How to spawn an external command and give it a timeout in Rust, with Tokio

The entry point for running external applications in Rust is the Command structure, in the process module. This whole structure is duplicated on Tokio, with async.

But there is one thing that exist in other languages (like Python) that Rust doesn't have: Having a timeout for the command (and killing it if it runs over the timeout). The usual solution is to run the command on a specialized thread and, with another thread, make sure to kill the first if the second finishes first.

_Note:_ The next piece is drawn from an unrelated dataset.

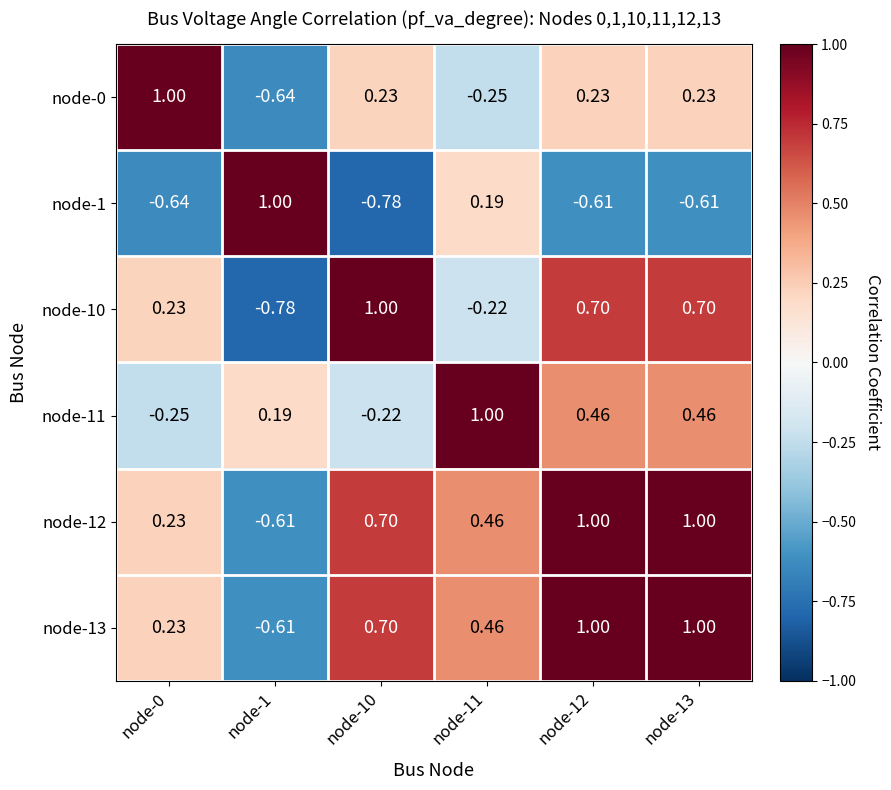

Rank the series at node-10 from lowest to highest value.

node-1, node-11, node-0, node-13, node-12, node-10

But Tokio have a funcionality that saves a lot of code when dealing with this: timeout. While it doesn't apply to the Command itself, it applies to Futures, and waiting for a command is an async function, which means it is wrapped around a Future, and we can leverage this.

use std::time::Duration;

use tokio::process::Command;
use tokio::time::timeout;

#[tokio::main(flavor = "current_thread")]
async fn main() {
    let sleep = "sleep";

    println!("Run 3 secs");
    let mut cmd = Command::new(&sleep).arg("3s").spawn().unwrap();
    if let Err(_) = timeout(Duration::from_secs(4), cmd.wait()).await {
        println!("Got timeout!");
        cmd.kill().await.unwrap();
    } else {
        println!("No timeout");
    }

    println!("Run 25 secs");
    let mut cmd = Command::new(&sleep).arg("25s").spawn().unwrap();
    if let Err(_) = timeout(Duration::from_secs(4), cmd.wait()).await {
        println!("Got timeout");
        cmd.kill().await.unwrap();
    } else {
        println!("No timeout");
    }
}

The thing here is .wait(). That's when Tokio wraps the command call into a Future. But, because the task is dead, it doesn't actually kill the command, and that's why we need to call .kill() in case of timeout -- otherwise the command will still run (you can check this by removing the .kill() call on the 25s block, and calling ps after the application finishes).

Just note that the if let Err(_) is for timeout; .wait() also returns a Result, and that's the one that needs to be checked for the actual success of the execution.